The problem here isn't grammar; it's semantics, and semantics that
don't make sense.
If we changed the last word from "collapsed" to "upright", it would
read:
The horse raced past the barn upright.
The problem isn't with the barn; it's not with racing; its that if the
horse is "collapsed," it doesn't make sense for it to be able to have
"raced" past the barn. Being in a state of collapse would generally
_end_ any racing.
The sentence demonstrates why we have punctuation. It makes a bit
more sense (or at least the ambiguity of what "collapsed" attaches to
gets broken a bit) if we add a comma:
The horse raced past the barn, collapsed.
The problem with Perl is that it winds up slathering massive amounts
of punctuation in everywhere, $whether @YOU %{want} $(it)++ or not.

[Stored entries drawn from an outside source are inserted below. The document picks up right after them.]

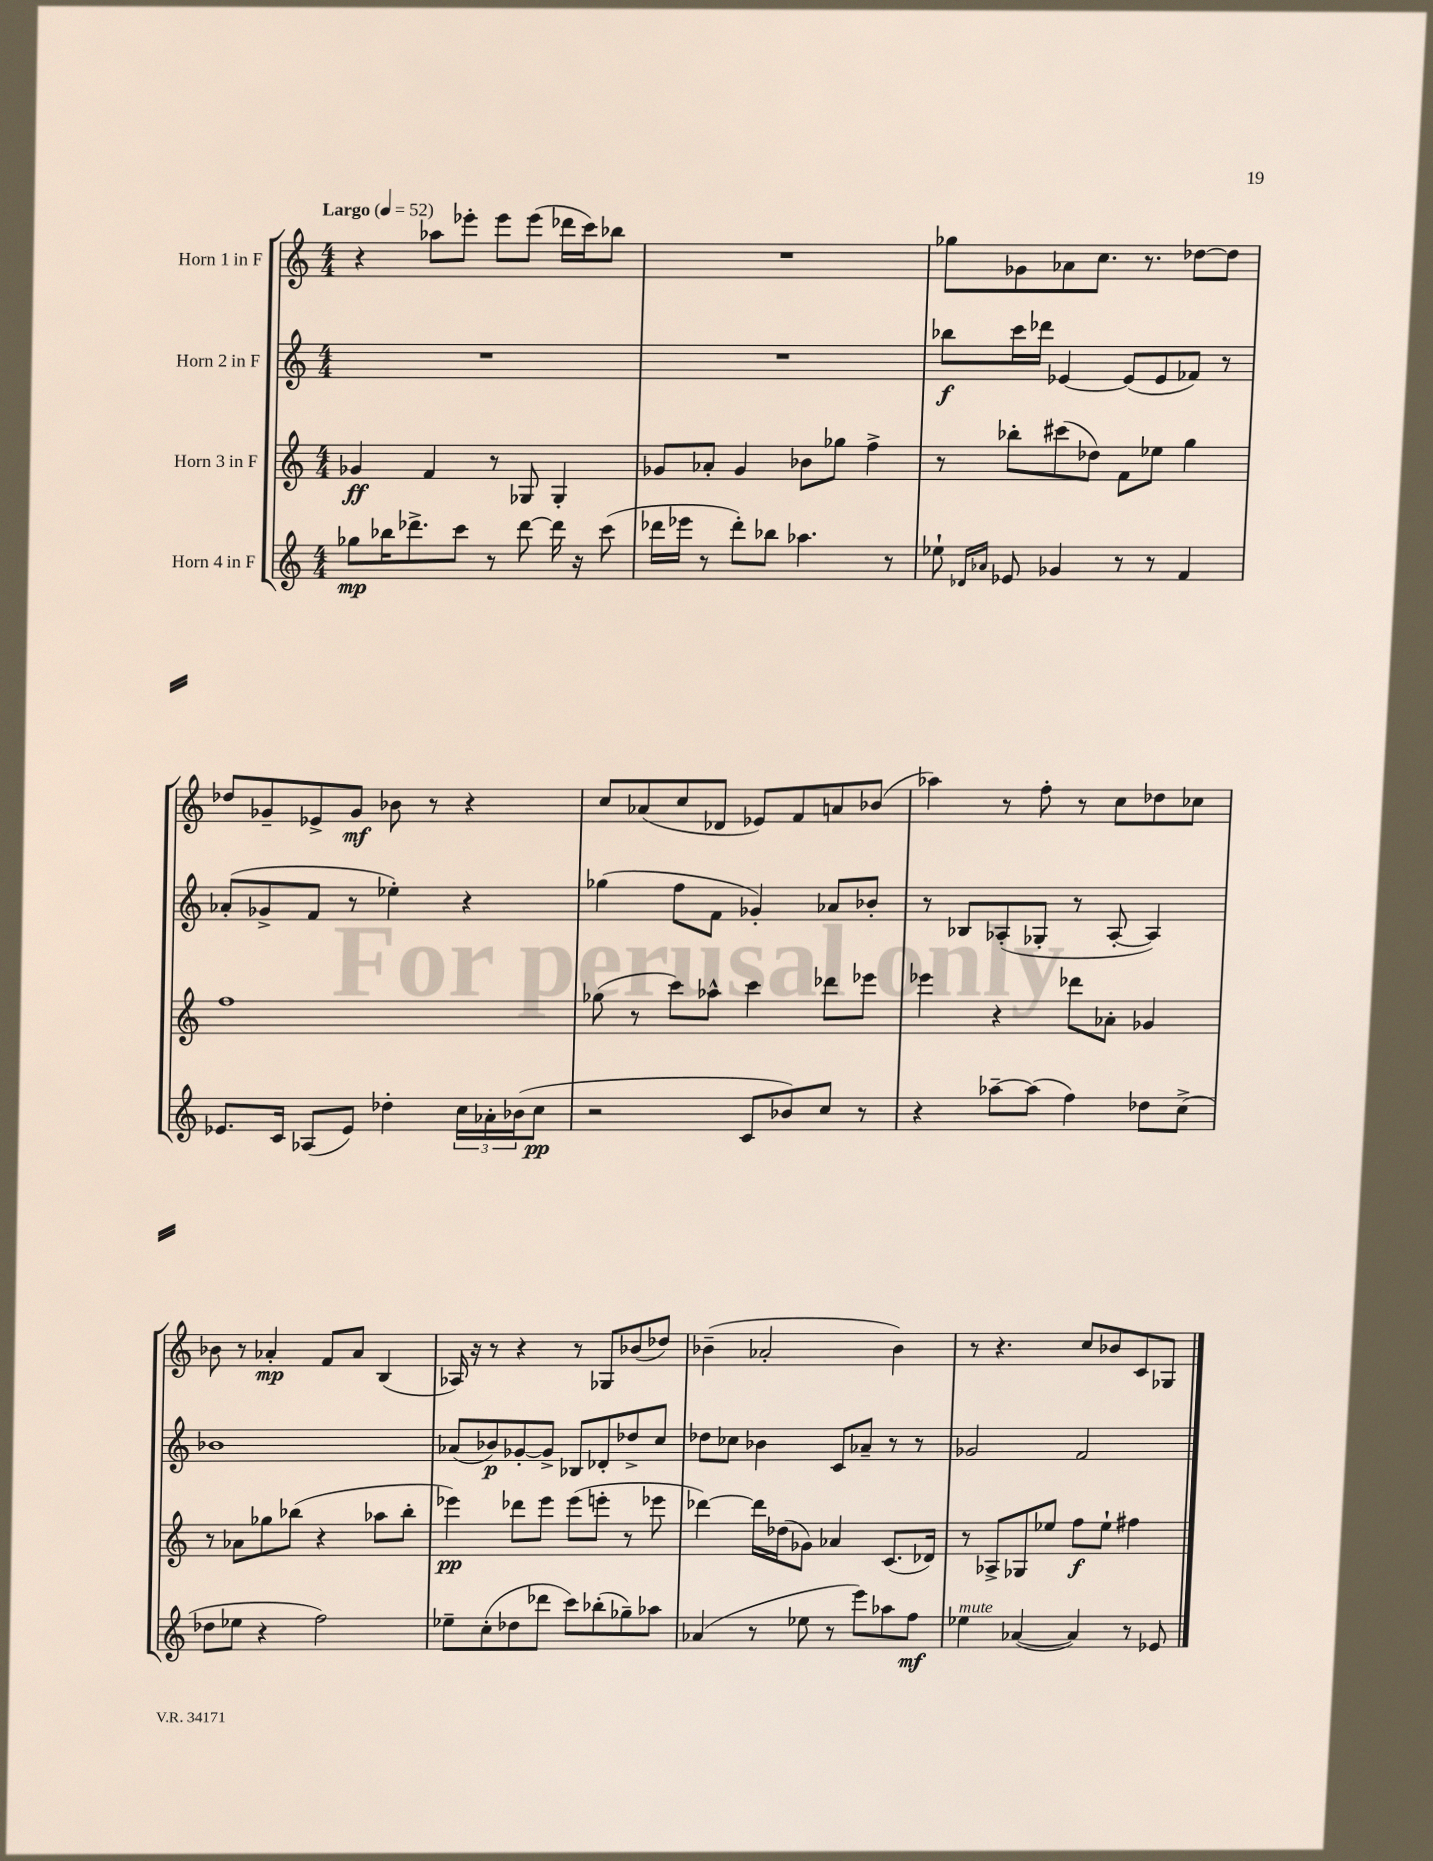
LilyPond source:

<<
\new StaffGroup <<
\new Staff = "s0" \with { instrumentName = "Horn 1 in F" } {
    \clef treble \key c \major \numericTimeSignature \time 4/4 \tempo "Largo" 4 = 52
    r4 aes''8 ees'''8-. ees'''8 ees'''8( des'''16 c'''16) bes''8 |
    R1 |
    ges''8 ges'8 aes'8 c''8. r8. des''8~ des''8 |
    des''8 ges'8-- ees'8-> ges'8\mf bes'8 r8 r4 |
    c''8 aes'8( c''8 des'8 ees'8) f'8 a'8 bes'8( |
    aes''4) r8 f''8-. r8 c''8 des''8 ces''8 |
    bes'8 r8 aes'4-.\mp f'8 aes'8 b4( |
    aes16) r16 r8 r4 r8 ges8 bes'8( des''8) |
    bes'4--( aes'2-. bes'4) |
    r8 r4. c''8 bes'8 c'8 ges8 \bar "|." |
}
\new Staff = "s1" \with { instrumentName = "Horn 2 in F" } {
    \clef treble \key c \major \numericTimeSignature \time 4/4
    R1 |
    R1 |
    bes''8\f c'''16 des'''16 ees'4~ ees'8( ees'8 fes'8) r8 |
    aes'8-.( ges'8-> f'8 r8 ees''4-.) r4 |
    ges''4( f''8 f'8 ges'4-.) aes'8 bes'8-. |
    r8 bes8 aes8-.( ges8-. r8 aes8~-. aes4) |
    bes'1 |
    aes'8( bes'8\p) ges'8~-. ges'8-> bes8 des'8-. des''8-> c''8 |
    des''8 ces''8 bes'4 c'8 aes'8-- r8 r8 |
    ges'2 f'2 \bar "|." |
}
\new Staff = "s2" \with { instrumentName = "Horn 3 in F" } {
    \clef treble \key c \major \numericTimeSignature \time 4/4
    ges'4\ff f'4 r8 ges8 ges4-. |
    ges'8 aes'8-. ges'4 bes'8 ges''8 f''4-> |
    r8 bes''8-. cis'''8( des''8) f'8 ees''8 g''4 |
    f''1 |
    ges''8( r8 c'''8) aes''8-^ c'''4 des'''8 ees'''8 |
    ees'''4 r4 des'''8 aes'8-. ges'4 |
    r8 aes'8 ges''8 bes''8( r4 aes''8 bes''8-. |
    ees'''4\pp) des'''8 ees'''8 ees'''8( e'''8-. r8 ees'''8 |
    des'''4~) des'''16 des''16( ges'8) aes'4 c'8.( des'16) |
    r8 aes8-> ges8 ees''8 f''8\f ees''8-! fis''4 \bar "|." |
}
\new Staff = "s3" \with { instrumentName = "Horn 4 in F" } {
    \clef treble \key c \major \numericTimeSignature \time 4/4
    ges''8\mp bes''16 des'''8.-> c'''8 r8 des'''8~ des'''16 r16 c'''8( |
    des'''16 ees'''16 r8 des'''8-.) bes''8 aes''4. r8 |
    ees''8-! \grace { des'16 aes'16 } ees'8 ges'4 r8 r8 f'4 |
    ees'8. c'16 aes8( ees'8) des''4-. \tuplet 3/2 { c''16 aes'16-. bes'16( } c''8\pp |
    r2 c'8 bes'8) c''8 r8 |
    r4 aes''8~-- aes''8( f''4) des''8 c''8->( |
    des''8 ees''8 r4 f''2) |
    ees''8-- c''8-.( des''8 des'''8 c'''8) bes''8-.( ges''8--) aes''8 |
    aes'4( r8 ees''8 r8 e'''8) aes''8 f''8\mf |
    ees''4^\markup { \italic "mute" } aes'4~( aes'4) r8 ees'8 \bar "|." |
}
>>
>>
\layout { \context { \Score \remove "Bar_number_engraver" } }
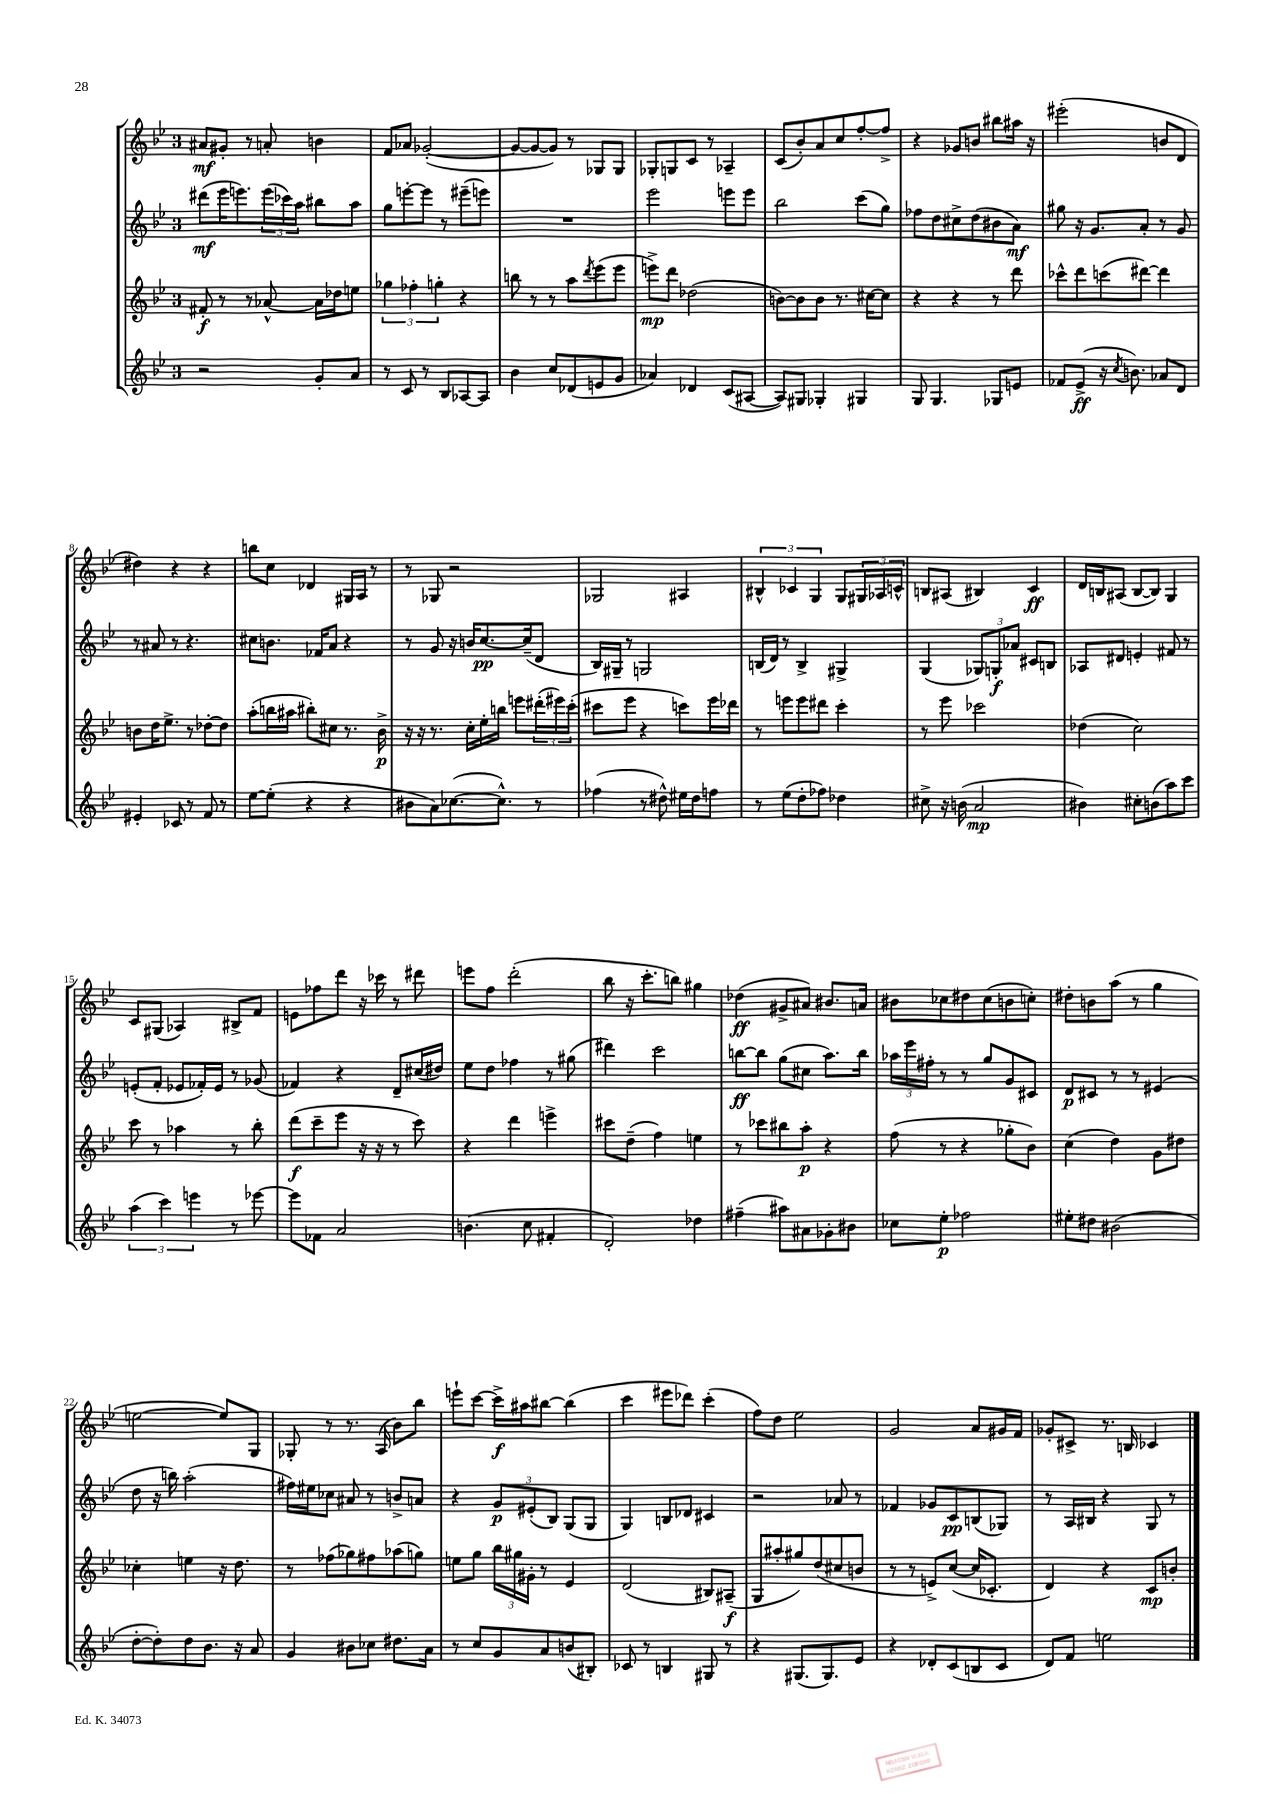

In human language, we want to have a _few_ accents here and there that
break things up where they are needed. A comma or two per line, a
period in each sentence, and a colon or semicolon once in a while to
indicate significant pauses. Perl goes hogwild on punctuation, which
gets really annoying after a while.
That sample sentence probably needed an extra comma even though it
wasn't strictly necessary in much the way that arithmetic operations
often read much better with a few extra parentheses that allow the
reader to avoid the need to puzzle through the specific order of
bindings of arithmetic operations for the given language.